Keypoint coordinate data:
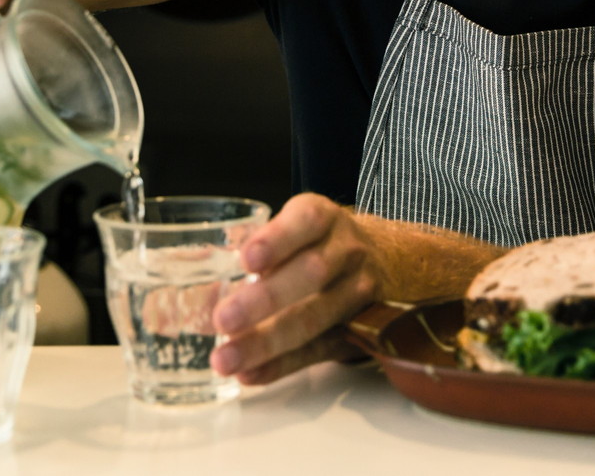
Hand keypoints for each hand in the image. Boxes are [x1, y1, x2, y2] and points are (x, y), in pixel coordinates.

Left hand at [209, 194, 380, 384]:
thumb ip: (263, 249)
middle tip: (223, 320)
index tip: (247, 259)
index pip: (306, 221)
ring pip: (314, 319)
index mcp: (325, 219)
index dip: (277, 240)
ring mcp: (357, 293)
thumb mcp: (302, 227)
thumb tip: (203, 285)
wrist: (391, 262)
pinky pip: (318, 351)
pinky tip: (250, 374)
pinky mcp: (358, 330)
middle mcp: (347, 252)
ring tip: (226, 358)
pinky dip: (281, 366)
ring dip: (266, 342)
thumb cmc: (324, 243)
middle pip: (311, 275)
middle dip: (265, 300)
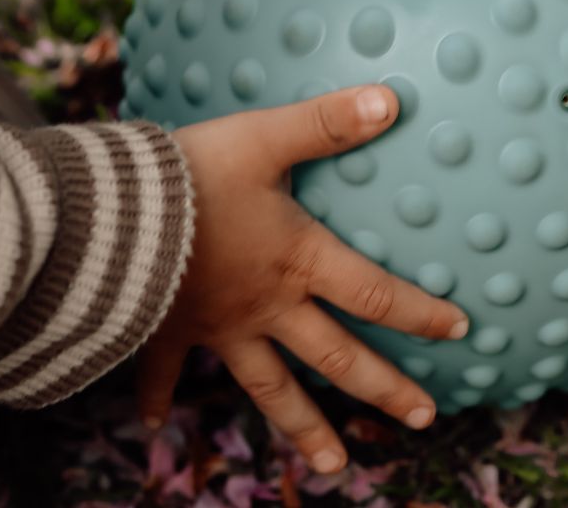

#### Exercise
Wherever a picture appears, omit it; copy the rest of the data exactly.

#### Expected output
Hand keypoints for each hand in the image. Boxes are [x1, y1, x2, y2] and points are (x, y), in pixel coordinates.

Left hand at [209, 194, 380, 384]:
thumb ip: (263, 249)
middle tip: (223, 320)
index tip: (247, 259)
index pip: (306, 221)
ring pip: (314, 319)
index mcp: (325, 219)
index dip: (277, 240)
ring mcp: (357, 293)
thumb mcp: (302, 227)
thumb tip: (203, 285)
wrist: (391, 262)
pinky pip: (318, 351)
pinky tip: (250, 374)
pinky mcp: (358, 330)
middle mcp: (347, 252)
ring tip: (226, 358)
pinky dip: (281, 366)
ring dip: (266, 342)
thumb cmc: (324, 243)
middle pip: (311, 275)
middle dip: (265, 300)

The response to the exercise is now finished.